Does anybody know a farmer in the central Iowa area (hopefully within 30 miles or so of Des Moines/West Des Moines) who runs a herdshare program for milk, preferably grass-fed? I found one farm that looks excellent, but they are in southeastern Iowa, several hours from here...too far to drive weekly for milk.

Bonus points if the farmer also sells eggs, poultry, or other products.


----------



## IowaLez (Mar 6, 2006)

Selling raw milk off the farm is illegal in Iowa. Breaking the law can have serious consequences for the farmer, so I don't know if you will find many that do it. It is a huge risk, and the herdshare thing isn't legal here.

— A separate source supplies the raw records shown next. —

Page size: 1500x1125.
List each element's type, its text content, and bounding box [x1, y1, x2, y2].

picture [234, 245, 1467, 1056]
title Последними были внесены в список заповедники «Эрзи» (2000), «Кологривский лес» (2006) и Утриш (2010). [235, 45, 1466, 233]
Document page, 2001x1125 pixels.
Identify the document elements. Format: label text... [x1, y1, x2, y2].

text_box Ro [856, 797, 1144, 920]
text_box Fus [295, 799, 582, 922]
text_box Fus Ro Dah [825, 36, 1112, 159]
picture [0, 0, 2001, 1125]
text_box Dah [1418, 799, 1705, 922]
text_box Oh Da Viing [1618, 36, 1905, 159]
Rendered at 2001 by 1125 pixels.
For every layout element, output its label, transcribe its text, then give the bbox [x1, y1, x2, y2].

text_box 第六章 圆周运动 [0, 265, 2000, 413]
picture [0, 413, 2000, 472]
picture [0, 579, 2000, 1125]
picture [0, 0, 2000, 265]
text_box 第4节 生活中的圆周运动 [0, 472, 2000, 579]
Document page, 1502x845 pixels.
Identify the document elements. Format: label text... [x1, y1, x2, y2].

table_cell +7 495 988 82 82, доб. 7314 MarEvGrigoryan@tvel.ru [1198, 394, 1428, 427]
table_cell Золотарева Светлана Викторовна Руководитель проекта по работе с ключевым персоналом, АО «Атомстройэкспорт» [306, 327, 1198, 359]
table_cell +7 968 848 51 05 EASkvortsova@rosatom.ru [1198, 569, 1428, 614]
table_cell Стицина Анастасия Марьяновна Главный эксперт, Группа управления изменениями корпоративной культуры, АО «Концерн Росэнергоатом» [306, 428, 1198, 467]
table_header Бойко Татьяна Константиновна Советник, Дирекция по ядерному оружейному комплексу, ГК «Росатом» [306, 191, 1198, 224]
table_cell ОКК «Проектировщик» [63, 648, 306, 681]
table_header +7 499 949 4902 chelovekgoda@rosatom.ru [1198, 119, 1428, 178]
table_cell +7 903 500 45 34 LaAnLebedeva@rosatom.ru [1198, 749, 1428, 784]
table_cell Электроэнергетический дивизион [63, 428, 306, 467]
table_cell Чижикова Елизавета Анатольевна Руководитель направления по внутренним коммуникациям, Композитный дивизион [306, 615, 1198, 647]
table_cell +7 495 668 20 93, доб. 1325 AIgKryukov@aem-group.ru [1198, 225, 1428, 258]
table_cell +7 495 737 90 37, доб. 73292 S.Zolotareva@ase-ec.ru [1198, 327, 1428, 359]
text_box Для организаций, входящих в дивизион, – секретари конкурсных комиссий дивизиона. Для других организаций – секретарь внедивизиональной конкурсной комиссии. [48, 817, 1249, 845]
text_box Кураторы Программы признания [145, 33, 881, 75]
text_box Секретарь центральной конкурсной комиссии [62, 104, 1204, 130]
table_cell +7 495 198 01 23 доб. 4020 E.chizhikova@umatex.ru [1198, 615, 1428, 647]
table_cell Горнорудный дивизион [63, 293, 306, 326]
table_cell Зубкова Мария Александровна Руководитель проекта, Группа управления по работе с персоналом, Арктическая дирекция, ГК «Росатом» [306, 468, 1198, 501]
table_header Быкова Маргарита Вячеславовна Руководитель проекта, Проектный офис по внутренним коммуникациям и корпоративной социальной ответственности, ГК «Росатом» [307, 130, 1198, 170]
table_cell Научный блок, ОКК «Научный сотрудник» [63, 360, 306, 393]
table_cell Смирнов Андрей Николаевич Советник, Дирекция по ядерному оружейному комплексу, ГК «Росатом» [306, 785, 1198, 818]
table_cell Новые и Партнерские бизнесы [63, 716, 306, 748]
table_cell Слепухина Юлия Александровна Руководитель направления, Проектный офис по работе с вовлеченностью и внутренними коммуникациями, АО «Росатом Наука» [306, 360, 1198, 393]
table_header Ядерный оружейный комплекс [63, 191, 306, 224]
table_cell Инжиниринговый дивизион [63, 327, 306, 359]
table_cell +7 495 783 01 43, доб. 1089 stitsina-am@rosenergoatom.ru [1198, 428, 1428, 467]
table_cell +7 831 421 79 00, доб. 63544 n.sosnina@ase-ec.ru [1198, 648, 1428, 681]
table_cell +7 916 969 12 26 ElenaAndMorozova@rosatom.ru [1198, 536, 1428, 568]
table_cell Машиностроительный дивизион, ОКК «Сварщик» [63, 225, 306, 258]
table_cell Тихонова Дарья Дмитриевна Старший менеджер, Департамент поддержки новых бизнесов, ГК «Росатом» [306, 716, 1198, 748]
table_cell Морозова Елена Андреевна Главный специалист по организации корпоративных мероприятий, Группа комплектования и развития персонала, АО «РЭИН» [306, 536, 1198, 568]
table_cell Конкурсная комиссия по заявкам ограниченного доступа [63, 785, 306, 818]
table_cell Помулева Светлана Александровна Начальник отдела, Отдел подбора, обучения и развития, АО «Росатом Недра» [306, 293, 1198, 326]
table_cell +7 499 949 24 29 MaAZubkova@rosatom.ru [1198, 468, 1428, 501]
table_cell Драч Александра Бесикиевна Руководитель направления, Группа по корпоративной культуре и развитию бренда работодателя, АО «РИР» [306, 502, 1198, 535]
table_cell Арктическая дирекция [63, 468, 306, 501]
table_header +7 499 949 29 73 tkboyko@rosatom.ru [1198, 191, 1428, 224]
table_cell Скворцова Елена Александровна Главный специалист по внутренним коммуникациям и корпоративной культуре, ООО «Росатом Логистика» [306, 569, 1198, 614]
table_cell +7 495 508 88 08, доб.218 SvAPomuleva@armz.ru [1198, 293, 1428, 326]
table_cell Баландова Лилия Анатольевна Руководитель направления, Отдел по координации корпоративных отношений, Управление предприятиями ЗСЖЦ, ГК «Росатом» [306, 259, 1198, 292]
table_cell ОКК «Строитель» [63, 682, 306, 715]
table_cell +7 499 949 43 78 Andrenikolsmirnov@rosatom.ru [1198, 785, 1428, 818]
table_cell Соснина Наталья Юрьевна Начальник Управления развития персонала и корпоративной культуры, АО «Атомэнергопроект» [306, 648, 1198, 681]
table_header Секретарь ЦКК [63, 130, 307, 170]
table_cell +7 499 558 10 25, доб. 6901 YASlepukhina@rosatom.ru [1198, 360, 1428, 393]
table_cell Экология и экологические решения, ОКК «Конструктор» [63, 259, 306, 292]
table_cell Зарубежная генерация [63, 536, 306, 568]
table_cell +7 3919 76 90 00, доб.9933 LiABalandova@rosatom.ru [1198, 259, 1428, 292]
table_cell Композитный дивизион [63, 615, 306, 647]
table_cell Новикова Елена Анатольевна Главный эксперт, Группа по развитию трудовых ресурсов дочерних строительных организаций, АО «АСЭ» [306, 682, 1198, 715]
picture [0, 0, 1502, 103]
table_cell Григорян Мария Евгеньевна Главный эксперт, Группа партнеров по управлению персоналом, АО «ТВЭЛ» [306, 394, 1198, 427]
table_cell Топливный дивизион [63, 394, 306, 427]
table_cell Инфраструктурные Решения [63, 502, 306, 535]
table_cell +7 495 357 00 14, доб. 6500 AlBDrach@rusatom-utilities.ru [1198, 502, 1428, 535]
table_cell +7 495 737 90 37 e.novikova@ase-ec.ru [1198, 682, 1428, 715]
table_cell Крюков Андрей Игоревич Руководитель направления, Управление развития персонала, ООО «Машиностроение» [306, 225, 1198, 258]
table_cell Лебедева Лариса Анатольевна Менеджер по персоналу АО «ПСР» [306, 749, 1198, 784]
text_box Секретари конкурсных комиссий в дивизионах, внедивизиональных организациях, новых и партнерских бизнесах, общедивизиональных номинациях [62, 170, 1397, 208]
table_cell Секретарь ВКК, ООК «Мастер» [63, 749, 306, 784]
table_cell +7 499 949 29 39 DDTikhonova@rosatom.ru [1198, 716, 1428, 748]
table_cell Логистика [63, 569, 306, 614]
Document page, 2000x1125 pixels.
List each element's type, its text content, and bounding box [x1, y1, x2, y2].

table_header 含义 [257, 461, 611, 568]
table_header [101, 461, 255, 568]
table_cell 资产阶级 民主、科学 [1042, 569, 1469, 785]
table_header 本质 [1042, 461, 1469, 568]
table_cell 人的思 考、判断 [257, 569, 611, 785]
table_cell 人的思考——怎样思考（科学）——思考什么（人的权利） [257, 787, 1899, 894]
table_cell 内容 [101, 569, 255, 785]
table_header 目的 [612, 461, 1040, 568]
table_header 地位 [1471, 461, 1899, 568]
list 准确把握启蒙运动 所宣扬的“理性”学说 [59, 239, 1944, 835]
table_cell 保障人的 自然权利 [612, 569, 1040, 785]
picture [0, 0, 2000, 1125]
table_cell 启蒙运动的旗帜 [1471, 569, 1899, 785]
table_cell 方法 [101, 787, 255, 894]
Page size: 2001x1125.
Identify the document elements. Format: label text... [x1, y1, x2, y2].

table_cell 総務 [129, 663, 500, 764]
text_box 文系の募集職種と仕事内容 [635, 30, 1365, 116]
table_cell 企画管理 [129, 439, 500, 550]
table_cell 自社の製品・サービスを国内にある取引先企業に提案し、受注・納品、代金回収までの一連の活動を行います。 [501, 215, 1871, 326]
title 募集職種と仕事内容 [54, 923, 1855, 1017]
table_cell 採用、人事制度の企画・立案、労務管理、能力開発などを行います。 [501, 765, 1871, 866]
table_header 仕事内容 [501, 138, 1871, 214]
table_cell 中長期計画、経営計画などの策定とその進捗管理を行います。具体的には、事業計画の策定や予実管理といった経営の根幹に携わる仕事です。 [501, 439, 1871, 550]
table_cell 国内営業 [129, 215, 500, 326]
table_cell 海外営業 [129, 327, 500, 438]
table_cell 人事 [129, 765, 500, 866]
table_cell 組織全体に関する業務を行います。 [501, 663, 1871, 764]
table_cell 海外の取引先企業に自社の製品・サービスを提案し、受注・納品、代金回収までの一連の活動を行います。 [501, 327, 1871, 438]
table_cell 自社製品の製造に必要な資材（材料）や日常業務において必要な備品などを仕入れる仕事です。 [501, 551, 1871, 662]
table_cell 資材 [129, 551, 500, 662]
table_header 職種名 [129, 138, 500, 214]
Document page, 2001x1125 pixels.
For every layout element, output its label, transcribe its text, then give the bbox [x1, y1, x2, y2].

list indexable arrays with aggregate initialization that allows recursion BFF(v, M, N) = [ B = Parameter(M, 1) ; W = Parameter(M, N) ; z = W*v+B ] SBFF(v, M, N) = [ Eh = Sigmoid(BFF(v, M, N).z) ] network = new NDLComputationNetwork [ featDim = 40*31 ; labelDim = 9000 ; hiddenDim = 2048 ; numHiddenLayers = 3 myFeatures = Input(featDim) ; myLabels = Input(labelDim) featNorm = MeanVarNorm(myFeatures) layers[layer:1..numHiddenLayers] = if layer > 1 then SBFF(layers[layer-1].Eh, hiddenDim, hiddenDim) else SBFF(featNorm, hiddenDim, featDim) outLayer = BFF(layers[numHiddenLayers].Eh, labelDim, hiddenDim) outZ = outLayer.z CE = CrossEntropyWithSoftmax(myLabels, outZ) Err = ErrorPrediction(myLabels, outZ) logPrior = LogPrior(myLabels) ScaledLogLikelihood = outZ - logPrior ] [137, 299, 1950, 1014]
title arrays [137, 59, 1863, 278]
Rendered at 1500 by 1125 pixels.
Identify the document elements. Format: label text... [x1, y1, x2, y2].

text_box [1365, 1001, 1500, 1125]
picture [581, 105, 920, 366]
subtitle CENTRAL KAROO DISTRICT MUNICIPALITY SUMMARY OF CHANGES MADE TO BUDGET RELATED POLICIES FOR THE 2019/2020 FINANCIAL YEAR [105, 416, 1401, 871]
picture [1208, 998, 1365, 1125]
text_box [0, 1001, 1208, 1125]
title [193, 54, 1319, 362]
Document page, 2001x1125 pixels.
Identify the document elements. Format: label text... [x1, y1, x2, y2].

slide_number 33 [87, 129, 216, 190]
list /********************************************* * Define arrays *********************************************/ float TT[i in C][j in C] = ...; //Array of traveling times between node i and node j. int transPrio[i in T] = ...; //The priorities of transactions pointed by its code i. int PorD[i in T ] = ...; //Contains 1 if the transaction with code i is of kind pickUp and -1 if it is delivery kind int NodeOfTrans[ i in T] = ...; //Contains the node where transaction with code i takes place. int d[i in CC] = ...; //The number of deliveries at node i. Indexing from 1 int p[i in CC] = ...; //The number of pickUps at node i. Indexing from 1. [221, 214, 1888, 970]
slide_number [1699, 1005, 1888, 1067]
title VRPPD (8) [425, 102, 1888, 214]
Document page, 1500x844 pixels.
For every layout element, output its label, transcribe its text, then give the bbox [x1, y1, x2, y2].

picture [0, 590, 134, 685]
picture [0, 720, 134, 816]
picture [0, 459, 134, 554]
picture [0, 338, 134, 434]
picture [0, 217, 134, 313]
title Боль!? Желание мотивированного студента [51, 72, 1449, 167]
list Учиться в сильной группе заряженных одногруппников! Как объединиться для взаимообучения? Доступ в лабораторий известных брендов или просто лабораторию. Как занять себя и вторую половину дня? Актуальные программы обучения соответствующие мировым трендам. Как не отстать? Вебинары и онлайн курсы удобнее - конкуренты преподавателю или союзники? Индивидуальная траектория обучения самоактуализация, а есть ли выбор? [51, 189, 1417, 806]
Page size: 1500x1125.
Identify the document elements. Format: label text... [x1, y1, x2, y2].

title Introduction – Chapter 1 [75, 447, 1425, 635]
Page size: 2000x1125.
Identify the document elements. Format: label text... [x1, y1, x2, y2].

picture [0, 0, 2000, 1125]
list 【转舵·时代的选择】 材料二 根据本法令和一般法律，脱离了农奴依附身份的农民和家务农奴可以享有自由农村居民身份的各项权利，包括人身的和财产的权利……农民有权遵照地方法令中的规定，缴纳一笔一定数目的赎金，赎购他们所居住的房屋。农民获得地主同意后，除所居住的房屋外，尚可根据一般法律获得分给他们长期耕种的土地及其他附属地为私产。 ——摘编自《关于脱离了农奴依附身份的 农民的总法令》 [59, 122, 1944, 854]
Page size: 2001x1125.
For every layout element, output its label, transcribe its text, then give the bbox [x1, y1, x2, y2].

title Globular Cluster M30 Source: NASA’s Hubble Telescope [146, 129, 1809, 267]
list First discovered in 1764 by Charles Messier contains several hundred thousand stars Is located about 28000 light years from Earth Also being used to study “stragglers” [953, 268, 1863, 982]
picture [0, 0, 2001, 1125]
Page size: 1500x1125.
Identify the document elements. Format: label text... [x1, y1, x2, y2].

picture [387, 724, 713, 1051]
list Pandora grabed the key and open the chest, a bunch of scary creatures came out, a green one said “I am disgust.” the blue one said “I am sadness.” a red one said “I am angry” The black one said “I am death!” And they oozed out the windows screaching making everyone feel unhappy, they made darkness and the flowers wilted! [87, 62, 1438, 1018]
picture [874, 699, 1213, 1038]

The only way around it is if the farmer is a close friend and trusts you, he or she might make a deal.


----------



## netskyblue (Jul 25, 2012)

Really? I thought Iowa was one of a few states where herdshares were legal.

Regardless, I don't care either way if the milk is raw or pasteurized.


----------



## IowaLez (Mar 6, 2006)

Well, you can get pasteurized, unhomogenized milk at some stores, health food and hippy-dippy food co-ops will have it. We have a creamery with it's own store, in Waukon, that I can get pasteurized, non-homogenized milk from, for cheesemaking.

Iowa is VERY strict about milk, even more than Cali is, which surprised me when we moved here. (But Iowa is VERY liberal about selling homemade pies, cakes, breads, cookies, and jams/jellies made in your own kitchen.) 

Milk is pasteurized and homogenized at the creamery, not on the farm. Since you're by Des Moines, you might look for that kind of creamery or local store. I hope you find the milk you want!


----------